Exercise directions
The listing below contains a span that opens with the line containing "left eye: (30, 69)" and closes with the line containing "left hip: (588, 720)". Return that span exactly.

The data
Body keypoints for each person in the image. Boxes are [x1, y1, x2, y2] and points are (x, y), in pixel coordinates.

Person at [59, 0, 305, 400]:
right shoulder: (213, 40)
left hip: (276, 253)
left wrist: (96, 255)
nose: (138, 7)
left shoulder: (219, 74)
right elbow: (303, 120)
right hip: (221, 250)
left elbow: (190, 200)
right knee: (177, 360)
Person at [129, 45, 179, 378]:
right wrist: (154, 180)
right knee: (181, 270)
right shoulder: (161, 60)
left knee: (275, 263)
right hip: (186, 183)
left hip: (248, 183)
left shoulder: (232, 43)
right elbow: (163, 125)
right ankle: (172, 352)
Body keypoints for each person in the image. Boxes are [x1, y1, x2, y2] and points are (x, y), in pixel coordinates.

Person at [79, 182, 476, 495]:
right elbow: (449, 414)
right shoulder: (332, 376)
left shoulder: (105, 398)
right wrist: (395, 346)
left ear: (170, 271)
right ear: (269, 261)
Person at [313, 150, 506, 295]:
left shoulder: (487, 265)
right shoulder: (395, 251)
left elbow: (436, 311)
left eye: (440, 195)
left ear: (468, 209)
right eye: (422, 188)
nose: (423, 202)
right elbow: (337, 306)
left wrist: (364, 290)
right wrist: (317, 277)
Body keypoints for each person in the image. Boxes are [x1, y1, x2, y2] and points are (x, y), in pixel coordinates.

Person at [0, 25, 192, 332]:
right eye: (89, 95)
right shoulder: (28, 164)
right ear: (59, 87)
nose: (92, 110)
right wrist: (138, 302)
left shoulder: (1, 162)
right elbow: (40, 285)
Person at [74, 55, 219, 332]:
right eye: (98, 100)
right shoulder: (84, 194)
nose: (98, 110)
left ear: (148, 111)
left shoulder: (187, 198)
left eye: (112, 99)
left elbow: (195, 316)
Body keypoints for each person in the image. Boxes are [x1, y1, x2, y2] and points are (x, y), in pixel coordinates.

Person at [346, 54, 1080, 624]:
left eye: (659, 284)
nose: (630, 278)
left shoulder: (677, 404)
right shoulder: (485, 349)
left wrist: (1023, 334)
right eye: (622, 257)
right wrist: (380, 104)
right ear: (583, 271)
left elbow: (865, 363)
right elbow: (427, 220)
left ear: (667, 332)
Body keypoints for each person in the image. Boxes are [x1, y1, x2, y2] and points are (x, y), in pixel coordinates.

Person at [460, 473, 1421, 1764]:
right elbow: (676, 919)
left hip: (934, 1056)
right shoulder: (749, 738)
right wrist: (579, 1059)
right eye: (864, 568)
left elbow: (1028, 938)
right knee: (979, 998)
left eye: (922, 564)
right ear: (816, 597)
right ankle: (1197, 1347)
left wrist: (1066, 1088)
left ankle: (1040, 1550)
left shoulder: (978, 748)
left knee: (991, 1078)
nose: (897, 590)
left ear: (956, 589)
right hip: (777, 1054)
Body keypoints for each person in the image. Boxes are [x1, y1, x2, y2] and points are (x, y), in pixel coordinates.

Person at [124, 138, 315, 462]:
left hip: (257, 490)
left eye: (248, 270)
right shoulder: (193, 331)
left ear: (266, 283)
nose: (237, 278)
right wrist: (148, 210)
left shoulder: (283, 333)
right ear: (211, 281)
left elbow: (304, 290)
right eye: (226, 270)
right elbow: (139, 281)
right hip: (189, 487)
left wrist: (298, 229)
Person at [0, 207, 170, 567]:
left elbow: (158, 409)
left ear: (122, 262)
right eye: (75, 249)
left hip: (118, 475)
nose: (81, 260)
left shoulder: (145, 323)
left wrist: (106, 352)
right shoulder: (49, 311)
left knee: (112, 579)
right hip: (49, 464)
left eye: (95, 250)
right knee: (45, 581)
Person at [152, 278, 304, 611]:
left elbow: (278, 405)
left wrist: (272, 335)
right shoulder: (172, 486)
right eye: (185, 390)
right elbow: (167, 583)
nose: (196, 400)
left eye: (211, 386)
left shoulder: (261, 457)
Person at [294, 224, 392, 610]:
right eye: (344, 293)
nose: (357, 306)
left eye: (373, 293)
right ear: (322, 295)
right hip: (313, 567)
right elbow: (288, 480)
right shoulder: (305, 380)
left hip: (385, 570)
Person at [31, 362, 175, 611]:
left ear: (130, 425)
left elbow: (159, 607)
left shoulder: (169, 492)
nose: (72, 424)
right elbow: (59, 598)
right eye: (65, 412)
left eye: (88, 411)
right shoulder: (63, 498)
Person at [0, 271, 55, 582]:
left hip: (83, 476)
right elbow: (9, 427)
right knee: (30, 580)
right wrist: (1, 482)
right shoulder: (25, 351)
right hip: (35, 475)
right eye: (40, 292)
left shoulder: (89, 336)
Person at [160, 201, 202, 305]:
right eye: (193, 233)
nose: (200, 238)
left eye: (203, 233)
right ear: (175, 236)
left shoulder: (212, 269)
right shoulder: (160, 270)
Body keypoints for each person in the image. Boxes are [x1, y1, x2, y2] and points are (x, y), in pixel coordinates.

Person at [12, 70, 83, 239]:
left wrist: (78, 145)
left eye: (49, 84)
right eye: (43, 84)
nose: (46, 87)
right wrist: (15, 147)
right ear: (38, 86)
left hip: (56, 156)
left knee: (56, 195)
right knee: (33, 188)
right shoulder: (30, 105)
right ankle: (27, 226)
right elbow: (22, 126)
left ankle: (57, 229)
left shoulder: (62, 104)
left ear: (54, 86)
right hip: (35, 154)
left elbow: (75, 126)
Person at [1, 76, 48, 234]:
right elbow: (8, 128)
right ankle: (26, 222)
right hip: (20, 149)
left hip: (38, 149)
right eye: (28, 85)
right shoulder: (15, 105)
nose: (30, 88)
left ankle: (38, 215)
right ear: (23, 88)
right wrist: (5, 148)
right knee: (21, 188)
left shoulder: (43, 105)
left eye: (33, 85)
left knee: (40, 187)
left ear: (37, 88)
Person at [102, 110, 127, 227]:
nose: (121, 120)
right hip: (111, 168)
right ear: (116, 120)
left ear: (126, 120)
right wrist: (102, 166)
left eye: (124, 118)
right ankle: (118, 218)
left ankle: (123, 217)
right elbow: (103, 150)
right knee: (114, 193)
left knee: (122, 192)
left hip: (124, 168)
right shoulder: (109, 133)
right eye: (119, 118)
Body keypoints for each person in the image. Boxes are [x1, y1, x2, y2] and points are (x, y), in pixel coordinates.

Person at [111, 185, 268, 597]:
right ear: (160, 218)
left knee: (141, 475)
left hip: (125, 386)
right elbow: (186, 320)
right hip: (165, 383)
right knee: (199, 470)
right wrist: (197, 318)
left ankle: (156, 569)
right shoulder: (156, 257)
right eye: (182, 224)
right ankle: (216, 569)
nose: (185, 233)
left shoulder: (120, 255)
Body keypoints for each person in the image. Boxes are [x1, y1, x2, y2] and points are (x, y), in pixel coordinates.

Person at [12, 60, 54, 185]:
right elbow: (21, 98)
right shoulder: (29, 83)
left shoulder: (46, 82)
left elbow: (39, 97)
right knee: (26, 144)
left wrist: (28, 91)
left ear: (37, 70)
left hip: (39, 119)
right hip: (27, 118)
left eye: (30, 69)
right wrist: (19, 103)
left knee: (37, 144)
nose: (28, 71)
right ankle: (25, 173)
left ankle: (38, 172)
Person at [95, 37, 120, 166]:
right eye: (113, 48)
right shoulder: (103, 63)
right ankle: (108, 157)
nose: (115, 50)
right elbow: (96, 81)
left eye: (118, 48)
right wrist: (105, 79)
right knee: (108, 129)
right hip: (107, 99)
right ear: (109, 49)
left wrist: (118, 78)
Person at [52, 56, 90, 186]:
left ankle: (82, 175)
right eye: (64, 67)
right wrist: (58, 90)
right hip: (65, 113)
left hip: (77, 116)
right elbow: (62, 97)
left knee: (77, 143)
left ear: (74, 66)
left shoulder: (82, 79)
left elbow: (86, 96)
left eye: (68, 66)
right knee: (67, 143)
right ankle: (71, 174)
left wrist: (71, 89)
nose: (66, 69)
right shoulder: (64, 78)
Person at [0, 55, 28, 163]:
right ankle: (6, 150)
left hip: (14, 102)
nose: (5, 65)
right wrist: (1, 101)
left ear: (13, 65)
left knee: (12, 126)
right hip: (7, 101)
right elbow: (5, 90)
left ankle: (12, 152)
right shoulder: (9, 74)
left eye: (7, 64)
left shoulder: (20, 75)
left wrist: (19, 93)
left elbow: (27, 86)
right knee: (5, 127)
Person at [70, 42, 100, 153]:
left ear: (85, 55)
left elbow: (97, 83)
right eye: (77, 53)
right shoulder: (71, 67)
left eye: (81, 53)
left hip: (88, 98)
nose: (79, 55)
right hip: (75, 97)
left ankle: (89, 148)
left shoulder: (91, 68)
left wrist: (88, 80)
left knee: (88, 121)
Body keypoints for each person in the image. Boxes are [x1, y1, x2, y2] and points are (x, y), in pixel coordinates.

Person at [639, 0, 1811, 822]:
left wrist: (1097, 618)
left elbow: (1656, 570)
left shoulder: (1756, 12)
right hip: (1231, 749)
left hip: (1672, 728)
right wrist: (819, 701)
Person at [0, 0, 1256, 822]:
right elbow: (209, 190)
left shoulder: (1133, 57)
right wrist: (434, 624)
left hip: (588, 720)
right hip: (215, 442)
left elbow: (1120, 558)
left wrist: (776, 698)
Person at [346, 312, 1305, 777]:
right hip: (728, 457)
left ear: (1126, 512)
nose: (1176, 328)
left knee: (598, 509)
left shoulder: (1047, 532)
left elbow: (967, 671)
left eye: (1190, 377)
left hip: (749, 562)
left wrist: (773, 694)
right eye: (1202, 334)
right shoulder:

Reply
left eye: (30, 69)
right wrist: (19, 103)
left knee: (37, 144)
nose: (28, 71)
right ankle: (25, 173)
left ankle: (38, 172)
Person at [95, 37, 120, 166]:
right eye: (113, 48)
right shoulder: (103, 63)
right ankle: (108, 157)
nose: (115, 50)
right elbow: (96, 81)
left eye: (118, 48)
right wrist: (105, 79)
right knee: (108, 129)
right hip: (107, 99)
right ear: (109, 49)
left wrist: (118, 78)
Person at [52, 56, 90, 186]:
left ankle: (82, 175)
right eye: (64, 67)
right wrist: (58, 90)
right hip: (65, 113)
left hip: (77, 116)
right elbow: (62, 97)
left knee: (77, 143)
left ear: (74, 66)
left shoulder: (82, 79)
left elbow: (86, 96)
left eye: (68, 66)
right knee: (67, 143)
right ankle: (71, 174)
left wrist: (71, 89)
nose: (66, 69)
right shoulder: (64, 78)
Person at [0, 55, 28, 163]:
right ankle: (6, 150)
left hip: (14, 102)
nose: (5, 65)
right wrist: (1, 101)
left ear: (13, 65)
left knee: (12, 126)
right hip: (7, 101)
right elbow: (5, 90)
left ankle: (12, 152)
right shoulder: (9, 74)
left eye: (7, 64)
left shoulder: (20, 75)
left wrist: (19, 93)
left elbow: (27, 86)
right knee: (5, 127)
Person at [70, 42, 100, 153]:
left ear: (85, 55)
left elbow: (97, 83)
right eye: (77, 53)
right shoulder: (71, 67)
left eye: (81, 53)
left hip: (88, 98)
nose: (79, 55)
right hip: (75, 97)
left ankle: (89, 148)
left shoulder: (91, 68)
left wrist: (88, 80)
left knee: (88, 121)
Body keypoints for each person in the image. Boxes are [x1, y1, x2, y2] and points are (x, y), in pixel coordinates.

Person at [639, 0, 1811, 822]:
left wrist: (1097, 618)
left elbow: (1656, 570)
left shoulder: (1756, 12)
right hip: (1231, 749)
left hip: (1672, 728)
right wrist: (819, 701)
Person at [0, 0, 1256, 822]:
right elbow: (209, 190)
left shoulder: (1133, 57)
right wrist: (434, 624)
left hip: (588, 720)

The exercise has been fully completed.